• QUÉ HACER: En el fragmento del evangelio, ¿sobre cuántas ciudades recibe potestad el primer siervo?

• FRAGMENTO SELECCIONADO:
::::::
Evangelio (Lc 19,11-28)
En aquel tiempo, dijo Jesús una parábola, porque él estaba cerca de Jerusalén y ellos pensaban que el Reino de Dios se manifestaría enseguida: un hombre noble marchó a una tierra lejana a recibir la investidura real y volverse. Llamó a diez siervos suyos, les dio diez minas y les dijo: «Negociad hasta mi vuelta». Sus ciudadanos le odiaban y enviaron una embajada tras él para decir: «No queremos que éste reine sobre nosotros». Al volver, recibida ya la investidura real, mandó llamar ante sí a aquellos siervos a quienes había dado el dinero, para saber cuánto habían negociado. Vino el primero y dijo: «Señor, tu mina ha producido diez». Y le dijo: «Muy bien, siervo bueno, porque has sido fiel en lo poco, ten potestad sobre diez ciudades». Vino el segundo y dijo: «Señor, tu mina ha producido cinco». Le dijo a éste: «Tú ten también el mando de cinco ciudades». Vino el otro y dijo: «Señor, aquí está tu mina, que he tenido guardada en un pañuelo; pues tuve miedo de ti porque eres hombre severo, recoges lo que no depositaste y cosechas lo que no sembraste». Le dice: «Por tus palabras te juzgo, siervo malo; ¿sabías que yo soy hombre severo, que recojo lo que no he depositado y cosecho lo que no he sembrado? ¿Por qué no pusiste mi dinero en el banco? Así, al volver yo lo hubiera retirado con los intereses». Y les dijo a los presentes: «Quitadle la mina y dádsela al que tiene diez». Entonces le dijeron: «Señor, ya tiene diez minas». Os digo: «A todo el que tiene se le dará, pero al que no tiene incluso lo que tiene se le quitará. En cuanto a esos enemigos míos que no han querido que yo reinara sobre ellos, traedlos aquí y matadlos en mi presencia». Dicho esto, caminaba delante de ellos subiendo a Jerusalén.
Comentario
En el evangelio de hoy se pueden distinguir dos temas: por un lado un hombre que se marcha para recibir la investidura real encontrando el odio y la oposición de su pueblo, y por otro lado los siervos que reciben cada uno una cantidad de dinero para negociar.
Nos encontramos en los últimos días del año litúrgico y la Palabra de Dios vuelve una y otra vez al final de los tiempos, presentándonos parábolas sobre el juicio que nos espera y el Reino que Dios va a instaurar.
::::::
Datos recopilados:
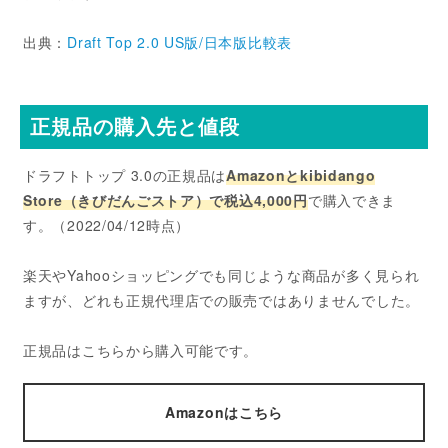
出典：
Draft Top 2.0 US版/日本版比較表
正規品の購入先と値段
ドラフトトップ 3.0の正規品は
Amazonとkibidango
Store（きびだんごストア）で税込4,000円
で購入できま
す。（2022/04/12時点）
楽天やYahooショッピングでも同じような商品が多く見られ
ますが、どれも正規代理店での販売ではありませんでした。
正規品はこちらから購入可能です。
Amazonはこちら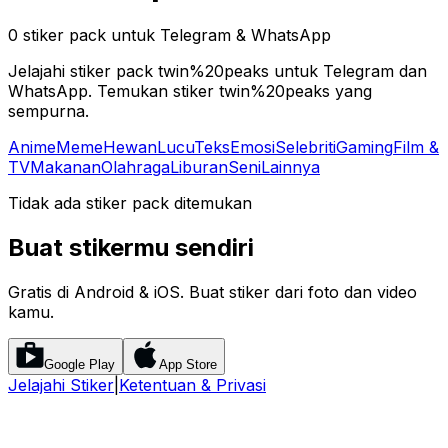
0 stiker pack untuk Telegram & WhatsApp
Jelajahi stiker pack twin%20peaks untuk Telegram dan
WhatsApp. Temukan stiker twin%20peaks yang
sempurna.
Anime
Meme
Hewan
Lucu
Teks
Emosi
Selebriti
Gaming
Film &
TV
Makanan
Olahraga
Liburan
Seni
Lainnya
Tidak ada stiker pack ditemukan
Buat stikermu sendiri
Gratis di Android & iOS. Buat stiker dari foto dan video
kamu.
Google Play
App Store
Jelajahi Stiker
|
Ketentuan & Privasi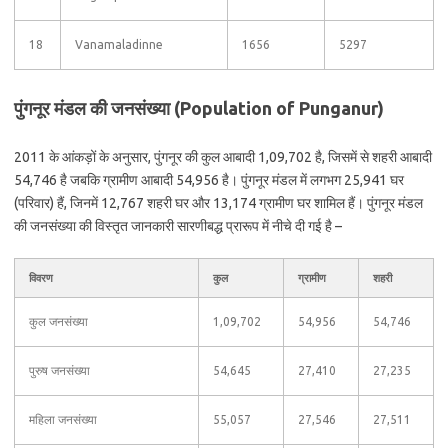
18
Vanamaladinne
1656
5297
पुंगनूर मंडल की जनसंख्या (Population of Punganur)
2011 के आंकड़ों के अनुसार, पुंगनूर की कुल आबादी 1,09,702 है, जिसमें से शहरी आबादी
54,746 है जबकि ग्रामीण आबादी 54,956 है। पुंगनूर मंडल में लगभग 25,941 घर
(परिवार) हैं, जिनमें 12,767 शहरी घर और 13,174 ग्रामीण घर शामिल हैं। पुंगनूर मंडल
की जनसंख्या की विस्तृत जानकारी सारणीबद्ध प्रारूप में नीचे दी गई है –
विवरण
कुल
ग्रामीण
शहरी
कुल जनसंख्या
1,09,702
54,956
54,746
पुरुष जनसंख्या
54,645
27,410
27,235
महिला जनसंख्या
55,057
27,546
27,511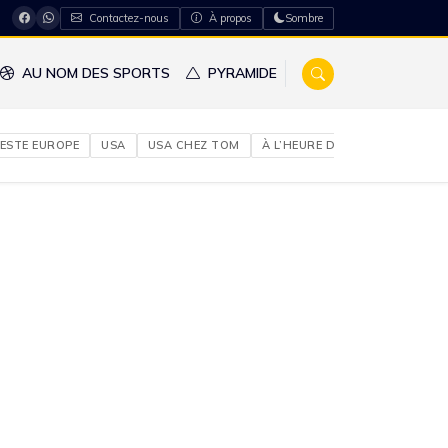
Contactez-nous
À propos
Sombre
AU NOM DES SPORTS
PYRAMIDE
ESTE EUROPE
USA
USA CHEZ TOM
À L’HEURE DU NIGERIA
À NO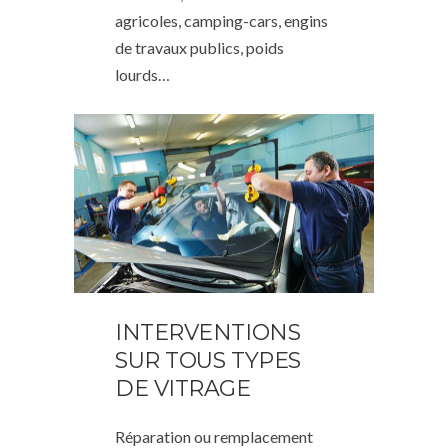
agricoles, camping-cars, engins
de travaux publics, poids
lourds…
INTERVENTIONS
SUR TOUS TYPES
DE VITRAGE
Réparation ou remplacement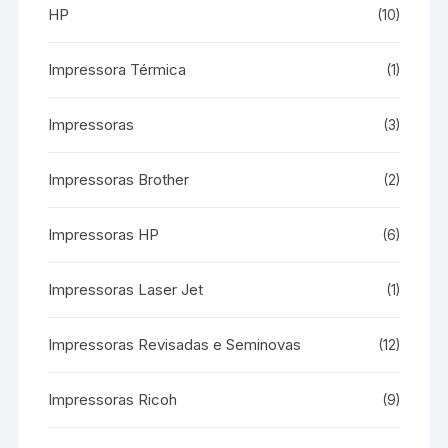
HP
(10)
Impressora Térmica
(1)
Impressoras
(3)
Impressoras Brother
(2)
Impressoras HP
(6)
Impressoras Laser Jet
(1)
Impressoras Revisadas e Seminovas
(12)
Impressoras Ricoh
(9)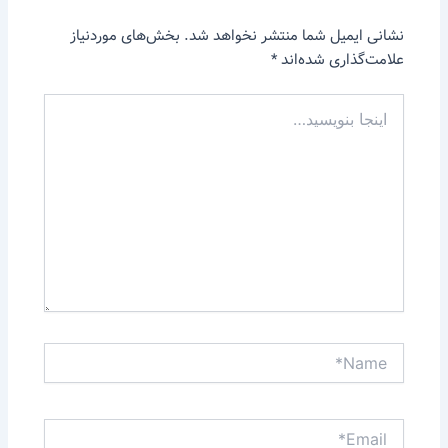
نشانی ایمیل شما منتشر نخواهد شد.
بخش‌های موردنیاز
علامت‌گذاری شده‌اند
*
اینجا
بنویسید…
Name*
Email*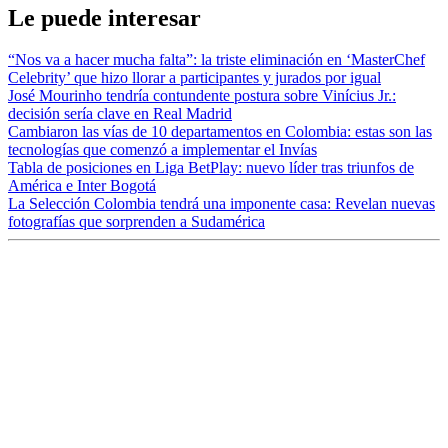
Le puede interesar
“Nos va a hacer mucha falta”: la triste eliminación en ‘MasterChef
Celebrity’ que hizo llorar a participantes y jurados por igual
José Mourinho tendría contundente postura sobre Vinícius Jr.:
decisión sería clave en Real Madrid
Cambiaron las vías de 10 departamentos en Colombia: estas son las
tecnologías que comenzó a implementar el Invías
Tabla de posiciones en Liga BetPlay: nuevo líder tras triunfos de
América e Inter Bogotá
La Selección Colombia tendrá una imponente casa: Revelan nuevas
fotografías que sorprenden a Sudamérica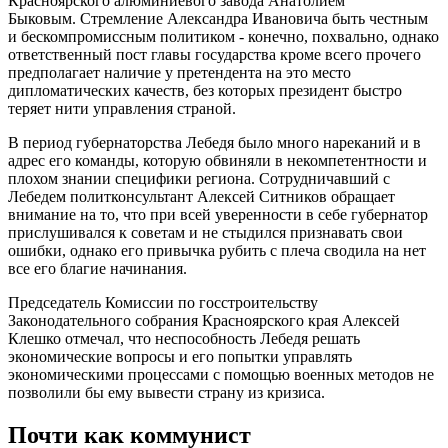
Красноярского алюминиевого завода Анатолием
Быковым. Стремление Александра Ивановича быть честным
и бескомпромиссным политиком - конечно, похвально, однако
ответственный пост главы государства кроме всего прочего
предполагает наличие у претендента на это место
дипломатических качеств, без которых президент быстро
теряет нити управления страной.
В период губернаторства Лебедя было много нареканий и в
адрес его команды, которую обвиняли в некомпетентности и
плохом знании специфики региона. Сотрудничавший с
Лебедем политконсультант Алексей Ситников обращает
внимание на то, что при всей уверенности в себе губернатор
прислушивался к советам и не стыдился признавать свои
ошибки, однако его привычка рубить с плеча сводила на нет
все его благие начинания.
Председатель Комиссии по госстроительству
Законодательного собрания Красноярского края Алексей
Клешко отмечал, что неспособность Лебедя решать
экономические вопросы и его попытки управлять
экономическими процессами с помощью военных методов не
позволили бы ему вывести страну из кризиса.
Почти как коммунист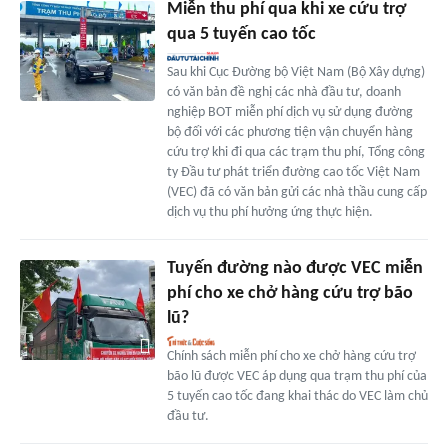
Miễn thu phí qua khi xe cứu trợ
qua 5 tuyến cao tốc
Sau khi Cục Đường bộ Việt Nam (Bộ Xây dựng)
có văn bản đề nghị các nhà đầu tư, doanh
nghiệp BOT miễn phí dịch vụ sử dụng đường
bộ đối với các phương tiện vận chuyển hàng
cứu trợ khi đi qua các trạm thu phí, Tổng công
ty Đầu tư phát triển đường cao tốc Việt Nam
(VEC) đã có văn bản gửi các nhà thầu cung cấp
dịch vụ thu phí hưởng ứng thực hiện.
Tuyến đường nào được VEC miễn
phí cho xe chở hàng cứu trợ bão
lũ?
Chính sách miễn phí cho xe chở hàng cứu trợ
bão lũ được VEC áp dụng qua trạm thu phí của
5 tuyến cao tốc đang khai thác do VEC làm chủ
đầu tư.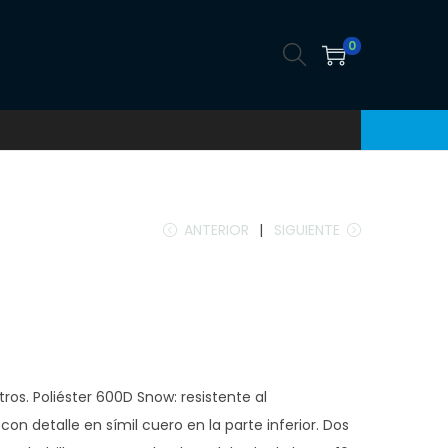
0
ANTERIOR
SIGUIENTE
itros. Poliéster 600D Snow: resistente al
on detalle en símil cuero en la parte inferior. Dos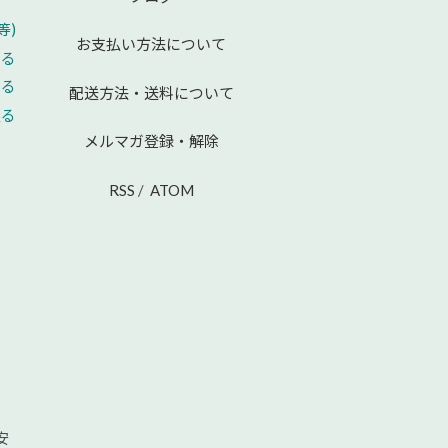
等)
お支払い方法について
える
せる
配送方法・送料について
戻る
メルマガ登録・解除
RSS
/
ATOM
安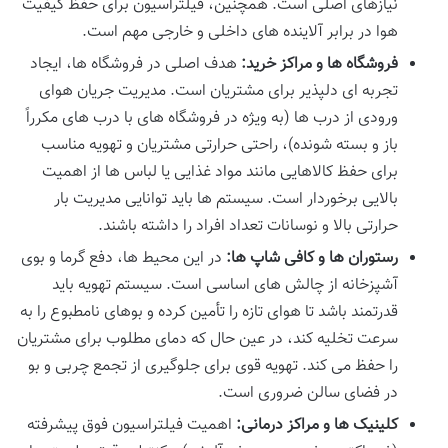
نیازهای اصلی است. همچنین، فیلتراسیون برای حفظ کیفیت
هوا در برابر آلاینده های داخلی و خارجی مهم است.
فروشگاه ها و مراکز خرید:
هدف اصلی در فروشگاه ها، ایجاد
تجربه ای دلپذیر برای مشتریان است. مدیریت جریان هوای
ورودی از درب ها (به ویژه در فروشگاه های با درب های مکرراً
باز و بسته شونده)، راحتی حرارتی مشتریان و تهویه مناسب
برای حفظ کالاهایی مانند مواد غذایی یا لباس ها از اهمیت
بالایی برخوردار است. سیستم ها باید توانایی مدیریت بار
حرارتی بالا و نوسانات تعداد افراد را داشته باشند.
رستوران ها و کافی شاپ ها:
در این محیط ها، دفع گرما و بوی
آشپزخانه از چالش های اساسی است. سیستم تهویه باید
قدرتمند باشد تا هوای تازه را تأمین کرده و بوهای نامطبوع را به
سرعت تخلیه کند، در عین حال که دمای مطلوب برای مشتریان
را حفظ می کند. تهویه قوی برای جلوگیری از تجمع چربی و بو
در فضای سالن ضروری است.
کلینیک ها و مراکز درمانی:
اهمیت فیلتراسیون فوق پیشرفته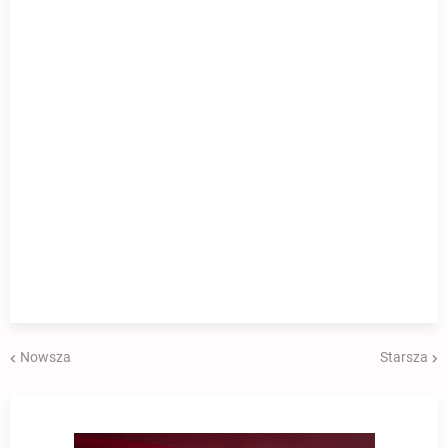
Nowsza
Starsza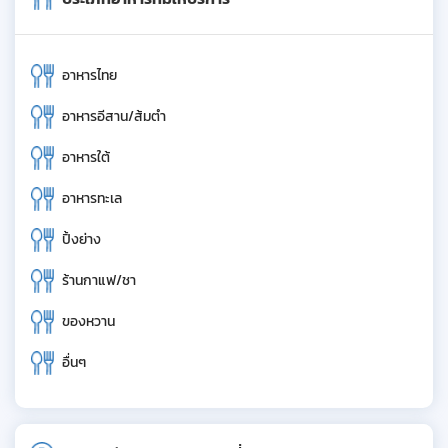
อาหารไทย
อาหารอีสาน/ส้มตำ
อาหารใต้
อาหารทะเล
ปิ้งย่าง
ร้านกาแฟ/ชา
ของหวาน
อื่นๆ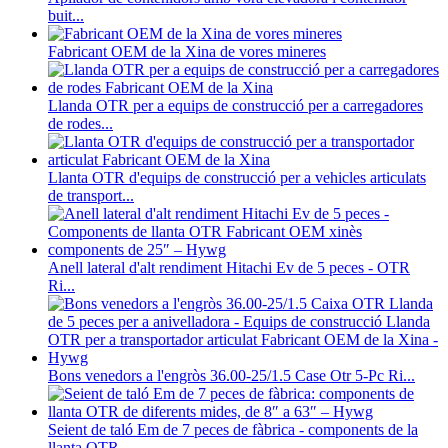
buit...
Fabricant OEM de la Xina de vores mineres
Llanda OTR per a equips de construcció per a carregadores
de rodes...
Llanta OTR d'equips de construcció per a vehicles articulats
de transport...
Anell lateral d'alt rendiment Hitachi Ev de 5 peces - OTR
Ri...
Bons venedors a l'engròs 36.00-25/1.5 Case Otr 5-Pc Ri...
Seient de taló Em de 7 peces de fàbrica - components de la
llanta OTR...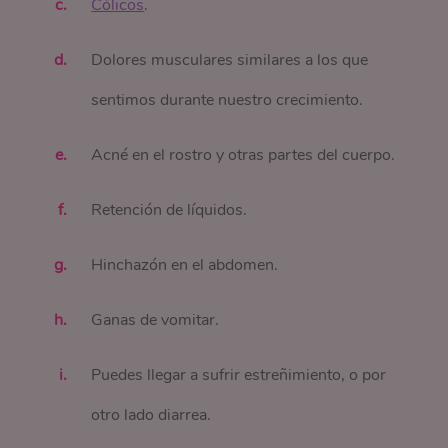
Cólicos
.
Dolores musculares similares a los que
sentimos durante nuestro crecimiento.
Acné en el rostro y otras partes del cuerpo.
Retención de líquidos.
Hinchazón en el abdomen.
Ganas de vomitar.
Puedes llegar a sufrir estreñimiento, o por
otro lado diarrea.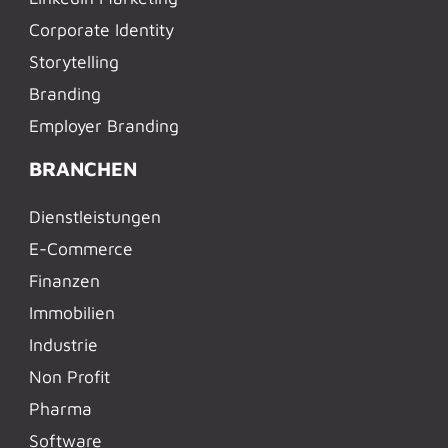
Corporate Identity
Storytelling
Branding
Employer Branding
BRANCHEN
Dienstleistungen
E-Commerce
Finanzen
Immobilien
Industrie
Non Profit
Pharma
Software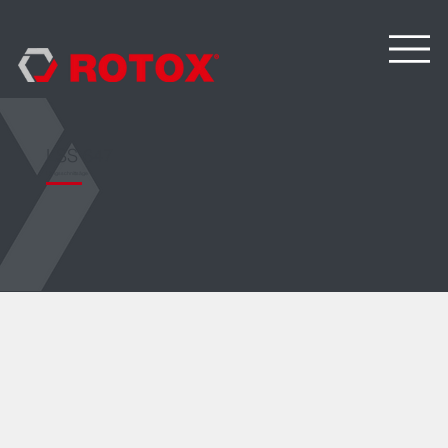
LSS 647
Längsschnittsäge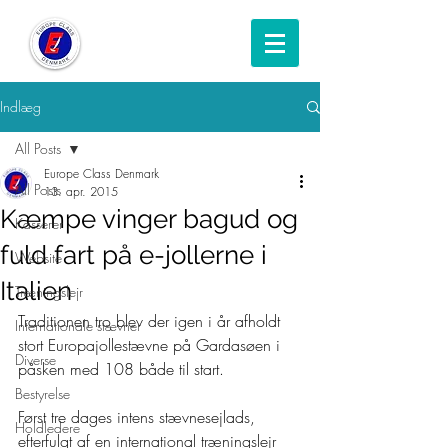
Indlæg
All Posts
Europe Class Denmark
All Posts
13. apr. 2015
Kæmpe vinger bagud og
Kasserer
fuld fart på e-jollerne i
Website
Italien
Træningslejr
Traditionen tro blev der igen i år afholdt 
Internationale stævner
stort Europajollestævne på Gardasøen i 
Diverse
påsken med 108 både til start. 
Bestyrelse
Først tre dages intens stævnesejlads, 
Holdledere
efterfulgt af en international træningslejr 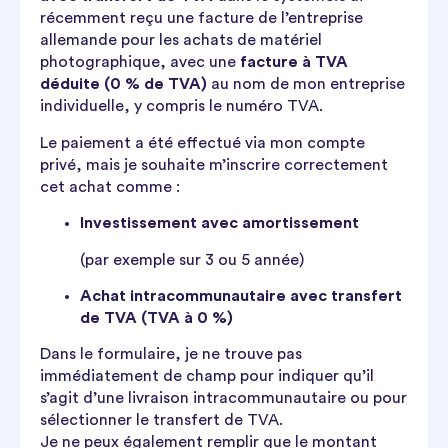
récemment reçu une facture de l’entreprise
allemande pour les achats de matériel
photographique, avec une
facture à TVA
déduite (0 % de TVA)
au nom de mon entreprise
individuelle, y compris le numéro TVA.
Le paiement a été effectué via mon compte
privé, mais je souhaite m’inscrire correctement
cet achat comme :
Investissement avec amortissement
(par exemple sur 3 ou 5 année)
Achat intracommunautaire avec transfert
de TVA (TVA à 0 %)
Dans le formulaire, je ne trouve pas
immédiatement de champ pour indiquer qu’il
s’agit d’une livraison intracommunautaire ou pour
sélectionner le transfert de TVA.
Je ne peux également remplir que le montant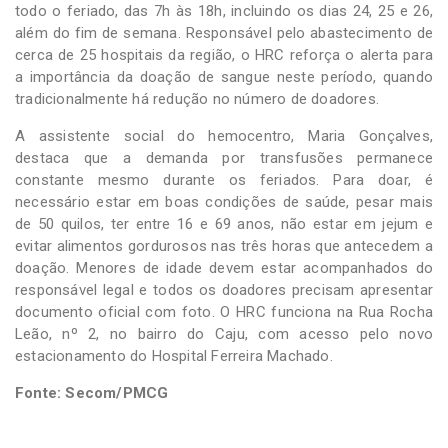
todo o feriado, das 7h às 18h, incluindo os dias 24, 25 e 26,
além do fim de semana. Responsável pelo abastecimento de
cerca de 25 hospitais da região, o HRC reforça o alerta para
a importância da doação de sangue neste período, quando
tradicionalmente há redução no número de doadores.
A assistente social do hemocentro, Maria Gonçalves,
destaca que a demanda por transfusões permanece
constante mesmo durante os feriados. Para doar, é
necessário estar em boas condições de saúde, pesar mais
de 50 quilos, ter entre 16 e 69 anos, não estar em jejum e
evitar alimentos gordurosos nas três horas que antecedem a
doação. Menores de idade devem estar acompanhados do
responsável legal e todos os doadores precisam apresentar
documento oficial com foto. O HRC funciona na Rua Rocha
Leão, nº 2, no bairro do Caju, com acesso pelo novo
estacionamento do Hospital Ferreira Machado.
Fonte: Secom/PMCG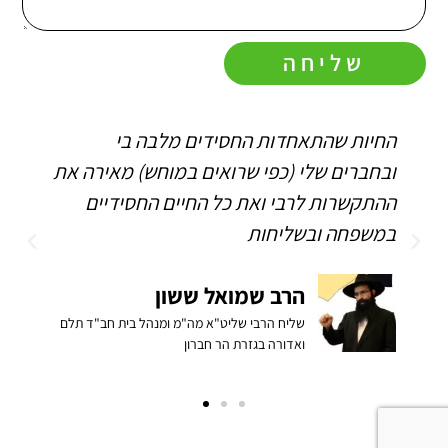
שליחה
החיות שהתאחדות החסידים מלבה בי
ה
ובחברים שלי (כפי שרואים במוחש) מאירה את
ה
ההתקשרות לרבי ואת כל החיים החסידיים
ה
במשפחה ובשליחות
הרב שמואל ששון
שליח הרבי שליט"א מה"מ ומנהל בית חב"ד תלם
ואדורה בגזרת הר חברון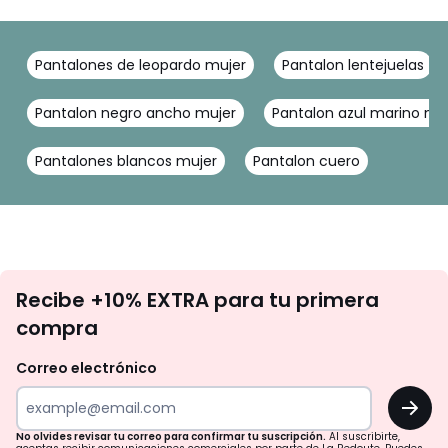
Pantalones de leopardo mujer
Pantalon lentejuelas
Pantalon negro ancho mujer
Pantalon azul marino mu
Pantalones blancos mujer
Pantalon cuero
No
Recibe +10% EXTRA para tu primera
te
compra
olvides
revisar
Correo electrónico
tu
OK
correo
para
No olvides revisar tu correo para confirmar tu suscripción.
Al suscribirte,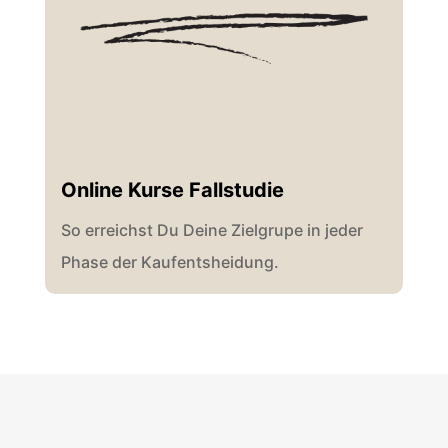
Online Kurse Fallstudie
So erreichst Du Deine Zielgrupe in jeder
Phase der Kaufentsheidung.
::::::
• RESULTADO: Sobre diez ciudades.